The kit is molded in white styrene and presented on three parts trees, plus a single tree in clear styrene with the cockpit 'cap'. Out of the box, the kit looks as good as the test shots did several years ago at one of the hobby shows, but there are evidently a few issues that need to be addressed:
- With some careful sanding/filing and dry-fitting, the aircraft will go together with minimal filler. The clear 'cap' might be a bit of a challenge depending on part shrinkage
- The number two intake is a bit on the narrow side but can be opened up with a drill bit
- The landing gear may need to be trimmed to achieve a proper height (Google some of the online builds for ideas) and the nosegear is definitely fragile and will require modifications to strengthen the strut
- None of the three engines have thrust reverser actuator fairings. This can be easily remedied with some strip styrene and a couple of good photos
The Scale Master decals are nicely done should you want to build this as a USPS freighter. I wouldn't mind finding some UPS markings as I saw the sorriest-looking 727 taxing in as I was taking a load of skydivers aloft. This poor aircraft had its landing gear chained down and had flown from wherever it came from that way. Evidently the pilot before this one had neglected to lower the landing gear at its previous destination and you know that you've landed gear-up when it takes an excessive amount of power to taxi. This poor bird was on its way to the local maintenance shop to get repaired.

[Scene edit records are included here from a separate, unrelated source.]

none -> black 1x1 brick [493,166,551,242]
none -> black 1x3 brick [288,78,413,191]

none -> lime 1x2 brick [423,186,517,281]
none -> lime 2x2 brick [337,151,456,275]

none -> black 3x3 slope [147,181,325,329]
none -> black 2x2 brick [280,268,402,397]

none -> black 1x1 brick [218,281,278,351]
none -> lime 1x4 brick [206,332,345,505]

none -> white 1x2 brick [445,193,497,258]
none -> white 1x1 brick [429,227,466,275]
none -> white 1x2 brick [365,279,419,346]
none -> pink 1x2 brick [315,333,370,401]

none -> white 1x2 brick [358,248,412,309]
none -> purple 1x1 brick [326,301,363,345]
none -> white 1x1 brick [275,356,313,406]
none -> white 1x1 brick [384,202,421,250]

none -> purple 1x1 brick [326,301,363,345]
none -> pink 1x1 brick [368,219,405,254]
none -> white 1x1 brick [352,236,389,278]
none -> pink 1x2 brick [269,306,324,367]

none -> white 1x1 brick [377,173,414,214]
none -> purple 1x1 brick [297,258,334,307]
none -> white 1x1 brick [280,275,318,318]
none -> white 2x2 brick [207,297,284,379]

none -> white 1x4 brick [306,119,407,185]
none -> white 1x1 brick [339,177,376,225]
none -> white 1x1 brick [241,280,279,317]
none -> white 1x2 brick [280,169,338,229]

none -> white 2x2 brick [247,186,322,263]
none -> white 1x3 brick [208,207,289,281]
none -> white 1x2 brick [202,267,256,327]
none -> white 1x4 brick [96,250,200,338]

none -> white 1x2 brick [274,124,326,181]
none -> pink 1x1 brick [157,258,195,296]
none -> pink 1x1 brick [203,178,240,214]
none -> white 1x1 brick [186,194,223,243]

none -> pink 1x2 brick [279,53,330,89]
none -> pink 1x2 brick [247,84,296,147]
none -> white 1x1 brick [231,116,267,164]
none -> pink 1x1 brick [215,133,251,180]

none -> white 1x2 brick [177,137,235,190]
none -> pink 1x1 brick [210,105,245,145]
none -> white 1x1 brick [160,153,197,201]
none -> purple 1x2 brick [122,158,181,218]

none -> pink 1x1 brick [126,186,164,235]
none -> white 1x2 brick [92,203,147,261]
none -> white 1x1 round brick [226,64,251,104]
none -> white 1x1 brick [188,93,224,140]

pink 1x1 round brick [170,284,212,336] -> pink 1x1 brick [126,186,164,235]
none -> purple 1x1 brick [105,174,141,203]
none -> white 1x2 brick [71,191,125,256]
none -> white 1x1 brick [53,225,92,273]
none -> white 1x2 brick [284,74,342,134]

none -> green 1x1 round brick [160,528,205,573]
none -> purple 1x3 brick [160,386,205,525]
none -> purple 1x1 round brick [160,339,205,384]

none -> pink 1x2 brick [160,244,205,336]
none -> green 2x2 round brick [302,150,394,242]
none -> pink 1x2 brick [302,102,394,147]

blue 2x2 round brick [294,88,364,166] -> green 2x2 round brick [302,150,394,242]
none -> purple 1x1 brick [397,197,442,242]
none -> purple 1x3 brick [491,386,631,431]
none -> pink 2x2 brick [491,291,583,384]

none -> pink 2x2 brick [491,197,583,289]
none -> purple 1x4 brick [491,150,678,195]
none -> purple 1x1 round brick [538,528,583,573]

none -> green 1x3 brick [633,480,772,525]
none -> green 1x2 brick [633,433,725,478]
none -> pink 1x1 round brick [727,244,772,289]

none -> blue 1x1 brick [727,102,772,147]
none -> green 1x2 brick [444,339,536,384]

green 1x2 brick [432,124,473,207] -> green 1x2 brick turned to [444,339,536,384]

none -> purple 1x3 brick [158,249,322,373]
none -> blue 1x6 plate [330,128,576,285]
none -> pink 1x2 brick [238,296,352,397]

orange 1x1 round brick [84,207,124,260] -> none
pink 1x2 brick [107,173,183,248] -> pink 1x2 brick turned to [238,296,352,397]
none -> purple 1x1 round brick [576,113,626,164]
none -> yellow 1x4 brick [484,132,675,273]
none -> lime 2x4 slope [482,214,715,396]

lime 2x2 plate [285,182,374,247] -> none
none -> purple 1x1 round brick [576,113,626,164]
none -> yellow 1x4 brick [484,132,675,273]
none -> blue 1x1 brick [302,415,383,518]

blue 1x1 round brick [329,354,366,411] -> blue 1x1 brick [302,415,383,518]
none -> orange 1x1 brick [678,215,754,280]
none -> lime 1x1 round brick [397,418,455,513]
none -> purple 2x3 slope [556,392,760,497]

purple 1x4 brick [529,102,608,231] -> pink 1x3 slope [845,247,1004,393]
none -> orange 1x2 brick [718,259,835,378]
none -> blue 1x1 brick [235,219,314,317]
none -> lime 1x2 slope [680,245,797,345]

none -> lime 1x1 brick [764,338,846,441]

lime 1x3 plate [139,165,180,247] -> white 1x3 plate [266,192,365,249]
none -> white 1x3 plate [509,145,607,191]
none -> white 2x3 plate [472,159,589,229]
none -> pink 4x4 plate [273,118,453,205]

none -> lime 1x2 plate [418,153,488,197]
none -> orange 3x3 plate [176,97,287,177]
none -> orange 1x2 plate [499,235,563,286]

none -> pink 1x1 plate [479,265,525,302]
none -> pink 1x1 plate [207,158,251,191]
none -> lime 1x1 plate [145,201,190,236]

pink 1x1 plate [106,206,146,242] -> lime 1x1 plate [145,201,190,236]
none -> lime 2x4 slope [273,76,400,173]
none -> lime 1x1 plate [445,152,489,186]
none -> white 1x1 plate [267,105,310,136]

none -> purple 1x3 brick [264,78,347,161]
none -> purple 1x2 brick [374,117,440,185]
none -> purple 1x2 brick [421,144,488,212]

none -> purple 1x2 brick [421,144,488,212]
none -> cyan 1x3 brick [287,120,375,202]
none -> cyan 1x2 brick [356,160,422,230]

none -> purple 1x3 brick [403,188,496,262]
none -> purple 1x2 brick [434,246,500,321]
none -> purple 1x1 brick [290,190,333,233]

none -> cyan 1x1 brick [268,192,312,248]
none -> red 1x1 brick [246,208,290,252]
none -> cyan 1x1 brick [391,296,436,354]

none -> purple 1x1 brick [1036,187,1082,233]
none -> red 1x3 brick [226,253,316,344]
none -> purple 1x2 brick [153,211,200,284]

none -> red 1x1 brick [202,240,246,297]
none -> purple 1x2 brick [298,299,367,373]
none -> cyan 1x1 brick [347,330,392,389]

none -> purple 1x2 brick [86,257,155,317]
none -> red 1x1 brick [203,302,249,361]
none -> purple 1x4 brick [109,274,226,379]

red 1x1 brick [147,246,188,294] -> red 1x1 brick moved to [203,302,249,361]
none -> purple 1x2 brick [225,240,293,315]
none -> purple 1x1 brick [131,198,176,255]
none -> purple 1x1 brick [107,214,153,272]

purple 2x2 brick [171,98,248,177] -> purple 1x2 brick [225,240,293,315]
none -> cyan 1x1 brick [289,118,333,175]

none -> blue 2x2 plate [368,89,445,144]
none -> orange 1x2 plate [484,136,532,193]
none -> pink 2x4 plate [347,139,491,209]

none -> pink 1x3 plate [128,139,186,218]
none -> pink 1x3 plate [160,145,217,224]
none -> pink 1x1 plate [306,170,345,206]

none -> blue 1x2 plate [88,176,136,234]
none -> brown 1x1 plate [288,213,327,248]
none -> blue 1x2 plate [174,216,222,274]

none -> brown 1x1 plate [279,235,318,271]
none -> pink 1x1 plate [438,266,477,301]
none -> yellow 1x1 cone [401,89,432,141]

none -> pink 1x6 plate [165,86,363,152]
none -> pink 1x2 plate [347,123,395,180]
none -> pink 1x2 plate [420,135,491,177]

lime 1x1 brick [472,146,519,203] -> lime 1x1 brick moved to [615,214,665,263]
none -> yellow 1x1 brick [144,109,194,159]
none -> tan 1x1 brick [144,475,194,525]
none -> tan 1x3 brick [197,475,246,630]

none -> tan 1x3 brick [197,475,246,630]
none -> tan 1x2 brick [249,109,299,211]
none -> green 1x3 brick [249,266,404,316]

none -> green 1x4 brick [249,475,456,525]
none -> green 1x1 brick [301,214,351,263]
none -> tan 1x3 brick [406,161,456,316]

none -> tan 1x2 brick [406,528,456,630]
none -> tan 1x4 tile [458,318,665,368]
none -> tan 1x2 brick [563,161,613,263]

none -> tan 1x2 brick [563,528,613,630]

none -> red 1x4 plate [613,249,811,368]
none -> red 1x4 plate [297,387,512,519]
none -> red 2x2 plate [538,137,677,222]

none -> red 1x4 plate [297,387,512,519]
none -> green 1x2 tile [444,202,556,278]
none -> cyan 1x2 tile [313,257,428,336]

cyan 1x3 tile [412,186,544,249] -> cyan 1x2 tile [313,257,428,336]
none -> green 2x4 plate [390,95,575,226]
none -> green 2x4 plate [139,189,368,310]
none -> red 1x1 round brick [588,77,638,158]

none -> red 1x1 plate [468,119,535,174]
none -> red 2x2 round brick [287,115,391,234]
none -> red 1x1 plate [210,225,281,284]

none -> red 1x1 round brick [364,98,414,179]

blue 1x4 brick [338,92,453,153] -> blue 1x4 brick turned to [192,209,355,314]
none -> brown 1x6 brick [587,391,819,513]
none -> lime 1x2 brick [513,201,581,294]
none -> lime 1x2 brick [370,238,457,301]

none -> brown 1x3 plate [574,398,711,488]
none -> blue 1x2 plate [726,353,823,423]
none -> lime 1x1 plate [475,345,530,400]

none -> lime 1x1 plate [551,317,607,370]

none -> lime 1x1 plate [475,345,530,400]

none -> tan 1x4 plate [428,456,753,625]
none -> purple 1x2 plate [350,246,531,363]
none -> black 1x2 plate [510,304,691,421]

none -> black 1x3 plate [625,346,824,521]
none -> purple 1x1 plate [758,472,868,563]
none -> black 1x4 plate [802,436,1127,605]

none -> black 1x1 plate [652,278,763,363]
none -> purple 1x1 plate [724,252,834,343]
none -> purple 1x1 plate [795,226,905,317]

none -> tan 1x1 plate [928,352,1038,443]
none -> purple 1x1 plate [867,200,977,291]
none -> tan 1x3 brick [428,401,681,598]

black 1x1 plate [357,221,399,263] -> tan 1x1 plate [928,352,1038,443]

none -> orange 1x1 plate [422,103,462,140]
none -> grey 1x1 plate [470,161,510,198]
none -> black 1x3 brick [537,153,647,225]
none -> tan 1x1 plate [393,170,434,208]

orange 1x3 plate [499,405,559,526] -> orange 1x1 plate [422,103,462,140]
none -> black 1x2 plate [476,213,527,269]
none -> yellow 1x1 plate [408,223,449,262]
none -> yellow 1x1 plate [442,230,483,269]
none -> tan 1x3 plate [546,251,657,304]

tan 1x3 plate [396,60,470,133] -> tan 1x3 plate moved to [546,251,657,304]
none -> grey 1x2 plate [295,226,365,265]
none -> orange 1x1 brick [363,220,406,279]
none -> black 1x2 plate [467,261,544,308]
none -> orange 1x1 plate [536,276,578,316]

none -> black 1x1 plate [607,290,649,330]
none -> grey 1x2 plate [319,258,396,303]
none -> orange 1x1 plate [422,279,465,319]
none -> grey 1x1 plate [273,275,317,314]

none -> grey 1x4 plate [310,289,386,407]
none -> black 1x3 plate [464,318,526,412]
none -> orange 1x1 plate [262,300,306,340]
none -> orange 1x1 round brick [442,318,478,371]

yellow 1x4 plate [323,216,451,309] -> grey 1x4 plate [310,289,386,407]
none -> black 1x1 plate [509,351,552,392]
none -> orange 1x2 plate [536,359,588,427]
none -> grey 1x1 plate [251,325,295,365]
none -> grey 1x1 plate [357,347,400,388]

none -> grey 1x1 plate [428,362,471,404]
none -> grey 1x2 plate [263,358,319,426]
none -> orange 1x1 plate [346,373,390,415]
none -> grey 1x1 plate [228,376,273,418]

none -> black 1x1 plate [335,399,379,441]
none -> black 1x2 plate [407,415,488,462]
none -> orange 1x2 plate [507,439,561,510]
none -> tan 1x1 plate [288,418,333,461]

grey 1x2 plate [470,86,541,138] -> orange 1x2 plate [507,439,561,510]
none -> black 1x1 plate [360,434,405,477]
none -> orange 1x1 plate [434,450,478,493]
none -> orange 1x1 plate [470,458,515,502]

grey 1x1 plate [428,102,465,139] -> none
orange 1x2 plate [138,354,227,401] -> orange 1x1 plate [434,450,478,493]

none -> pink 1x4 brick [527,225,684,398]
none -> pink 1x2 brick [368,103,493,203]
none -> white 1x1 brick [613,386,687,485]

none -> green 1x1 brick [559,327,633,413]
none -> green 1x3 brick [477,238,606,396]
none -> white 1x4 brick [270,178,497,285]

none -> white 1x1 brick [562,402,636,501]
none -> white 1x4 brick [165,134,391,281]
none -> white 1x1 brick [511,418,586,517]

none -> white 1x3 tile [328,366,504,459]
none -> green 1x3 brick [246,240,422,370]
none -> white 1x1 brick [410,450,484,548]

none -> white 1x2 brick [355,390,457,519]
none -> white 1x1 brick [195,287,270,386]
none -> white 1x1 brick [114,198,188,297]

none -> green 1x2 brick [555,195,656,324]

Kits like this one are nice subjects, but not for their own sake, rather these models are simply blank canvases. Upon these canvases you can apply a wide variety of colors and marking to replicate any of the colorful liveries that have adorned these aircraft in their service with the world's airlines and air freight companies. The paints and aftermarket decals are out there. Go have some fun!